# Status of 921 Shipments



## KC Steve (Mar 10, 2004)

Does anyone have any idea when they might start shipping 921's again, for those of us who still haven't gotten one?


----------



## Mark Lamutt (Mar 24, 2002)

Moving to Dish DVR forum.

Replacements for broken 921s are starting again this week it sounds like. New ones are still at least a week or two off. The hardware issues I believe are either now fixed or close to being fixed, and that's what's holding up the shipments.


----------



## Rodney (Aug 22, 2003)

I have asked this question a number of times and have yet to receive an answer. Surely with the number of individuals on this forum that appear to have an inside contact this information should be relatively easy to obtain. Here we go again.
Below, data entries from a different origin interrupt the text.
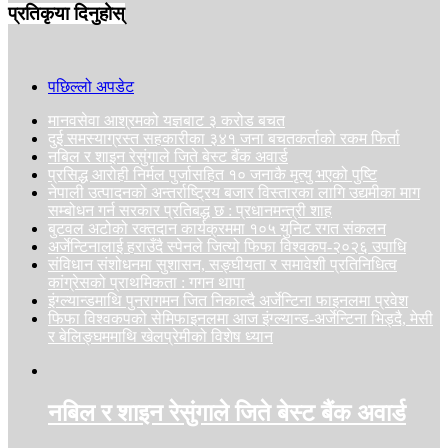
प्रतिकृया दिनुहोस्
पछिल्लो अपडेट
मानवसेवा आश्रमको यज्ञबाट ३ करोड बचत
दुई समस्याग्रस्त सहकारीका ३४१ जना बचतकर्ताको रकम फिर्ता
नबिल र शाइन रेसुंगाले जिते बेस्ट बैंक अवार्ड
प्रसिद्ध आरोही निर्मल पुर्जासहित १० जनाकै मृत्यु भएको पुष्टि
नेपाली उत्पादनको अन्तर्राष्ट्रिय बजार विस्तारका लागि उद्यमीका माग
सम्बोधन गर्न सरकार प्रतिबद्ध छ : प्रधानमन्त्री शाह
बुटवल अटोको रक्तदान कार्यक्रममा १०५ युनिट रगत संकलन
अर्जेन्टिनालाई हराउँदै स्पेनले जित्यो फिफा विश्वकप-२०२६ उपाधि
संविधान संशोधनमा सुशासन, सङ्घीयता र समावेशी प्रतिनिधित्व
कांग्रेसको प्राथमिकता : गगन थापा
इंग्ल्यान्डमाथि पुनरागमन जित निकाल्दै अर्जेन्टिना फाइनलमा प्रवेश
फिफा विश्वकपको सेमिफाइनलमा आज इंग्ल्यान्ड-अर्जेन्टिना भिड्दै, मेसी
र बेलिङ्घममाथि खेलप्रेमीको विशेष ध्यान
नबिल र शाइन रेसुंगाले जिते बेस्ट बैंक अवार्ड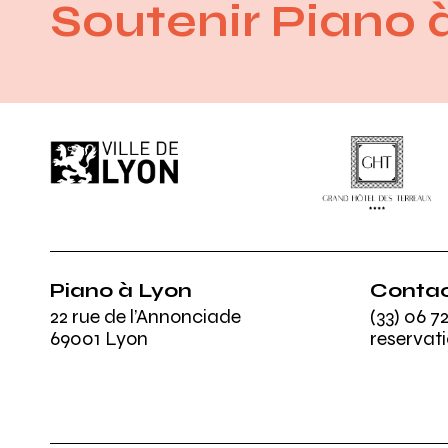
Soutenir Piano 
Ville de Lyon
GHT
Piano à Lyon
Conta
22 rue de l’Annonciade
(33) 06 72
69001 Lyon
reserva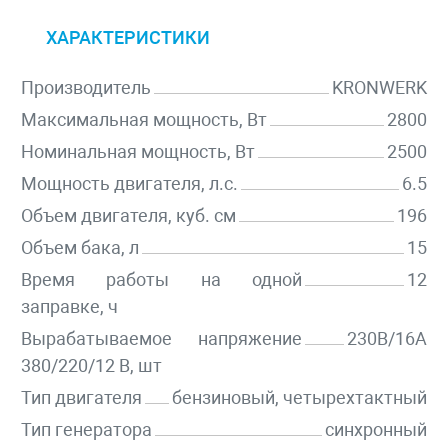
ХАРАКТЕРИСТИКИ
Производитель
KRONWERK
Максимальная мощность, Вт
2800
Номинальная мощность, Вт
2500
Мощность двигателя, л.с.
6.5
Объем двигателя, куб. см
196
Объем бака, л
15
Время работы на одной
12
заправке, ч
Вырабатываемое напряжение
230В/16А
380/220/12 В, шт
Тип двигателя
бензиновый, четырехтактный
Тип генератора
синхронный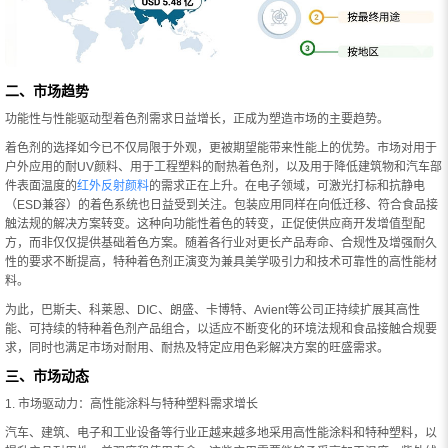
二、市场趋势
功能性与性能驱动型着色剂需求日益增长，正成为塑造市场的主要趋势。
着色剂的选择如今已不仅局限于外观，更被期望能带来性能上的优势。市场对用于
户外应用的耐UV颜料、用于工程塑料的耐热着色剂，以及用于降低建筑物和汽车部
件表面温度的
红外反射颜料
的需求正在上升。在电子领域，可激光打标和抗静电
（ESD兼容）的着色系统也日益受到关注。包装应用同样在向低迁移、符合食品接
触法规的解决方案转变。这种向功能性着色的转变，正促使供应商开发增值型配
方，而非仅仅提供基础着色方案。随着各行业对更长产品寿命、合规性及增强耐久
性的要求不断提高，特种着色剂正演变为兼具美学吸引力和技术可靠性的高性能材
料。
为此，巴斯夫、科莱恩、DIC、朗盛、卡博特、Avient等公司正持续扩展其高性
能、可持续的特种着色剂产品组合，以适应不断变化的环境法规和食品接触合规要
求，同时也满足市场对耐用、耐热及特定应用色彩解决方案的旺盛需求。
三、市场动态
1. 市场驱动力：高性能涂料与特种塑料需求增长
汽车、建筑、电子和工业设备等行业正越来越多地采用高性能涂料和特种塑料，以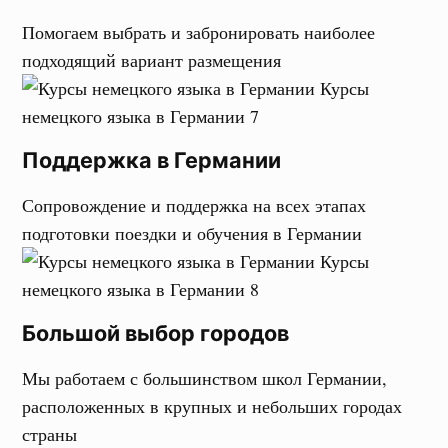
Помогаем выбрать и забронировать наиболее
подходящий вариант размещения
Поддержка в Германии
Сопровождение и поддержка на всех этапах
подготовки поездки и обучения в Германии
Большой выбор городов
Мы работаем с большинством школ Германии,
расположенных в крупных и небольших городах
страны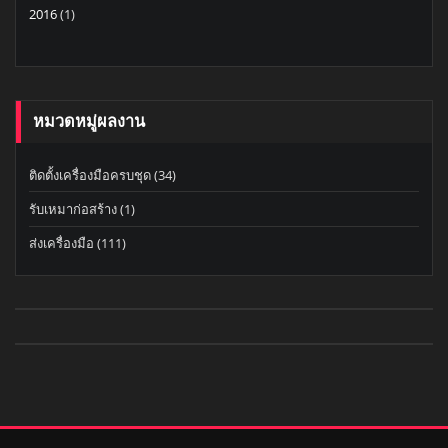
2016
(1)
หมวดหมู่ผลงาน
ติดตั้งเครื่องมือครบชุด
(34)
รับเหมาก่อสร้าง
(1)
ส่งเครื่องมือ
(111)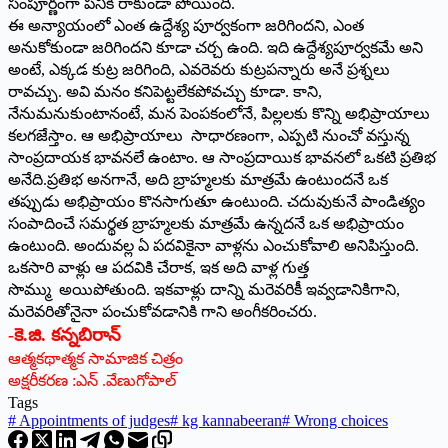
సంపూర్ణంగా పనికి రాకుండా పోయింది.
ఈ అన్యాయంలో ఎంత ఉద్దేశ్య పూర్వకంగా జరిగిందని, ఎంత
అనుకోకుండా జరిగిందని కూడా చర్చ ఉంది. ఇది ఉద్దేశ్యపూర్వకమే అని
అంటే, ఎక్కడ కుట్ర జరిగింది, ఎవరెవరు కుట్రపన్నారు అనే ప్రశ్నలు
రావచ్చు. అవి మనం కనిపెట్టలేకపోవచ్చు కూడా. కాని,
నేనుమనుకుంటానంటే, మన పెంపకంలోనే, పిల్లలకు కొన్ని అభిప్రాయాలు
కలగజేస్తాం. ఆ అభిప్రాయాలు సాధారణంగా, ఎప్పటి నుంచో వస్తున్న
సాంప్రదాయక భావనలే ఉంటాం­. ఆ సాంప్రదాయిక భావనలో ఒకటి ప్రతిభ
అనేది.ప్రతిభ అనగానే, అది బ్రాహ్మలకు మాత్రమే ఉంటుందనే ఒక
తప్పుడు అభిప్రాయం కొనసాగుతూ ఉంటుంది. చదువుకునే పాండిత్యం
సంపాదించే సమర్థత బ్రాహ్మలకు మాత్రమే ఉన్నదనే ఒక అభిప్రాయం
ఉంటుంది. అందువల్ల ఏ పదవికైనా వాళ్లను ఎంచుకోవాలి అనిపిస్తుంది.
ఒకసారి వాళ్లు ఆ పదవికి చేరాక, ఇక అది వాళ్ల గుత్త
సొమ్ము అయిపోతుంది. ఇకవాళ్లు దాన్ని మరెవరికీ ఇవ్వడానికిగాని,
మరెవరితోనైనా పంచుకోవడానికి గాని అంగీకరించరు.
-కె.జి. కన్నబిరాన్‌
ఆత్మకథాత్మక సామాజిక చిత్రం
అక్షరీకరణ :ఎన్ .వేణుగోపాల్
Tags
#
Appointments of judges
#
kg kannabeeran
#
Wrong choices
What are the specific hardware issues that caused the 921 to be removed from distribution?


----------



## pjboud (Feb 14, 2003)

Officially, there are no problems. They were held back for cleaning and polishing.


----------



## Mark Lamutt (Mar 24, 2002)

Actually, that's not true. Mark Duffy has officially said that the 921s are on a QA hold due to hardware problems being fixed. Dish has not elaborated what the hardware problems are, although I'm sure they have something to do with the component video outputs.


----------



## FarNorth (Nov 27, 2003)

That's the first I heard of that and, FWIW, mine was hooked up through DVI when it failed.


----------



## Throwbot (Dec 24, 2003)

pjboud said:


> Officially, there are no problems. They were held back for cleaning and polishing.


 :brush:


----------



## Jim Parker (Aug 12, 2003)

:brush: 
Never look a GIF in the mouth!


----------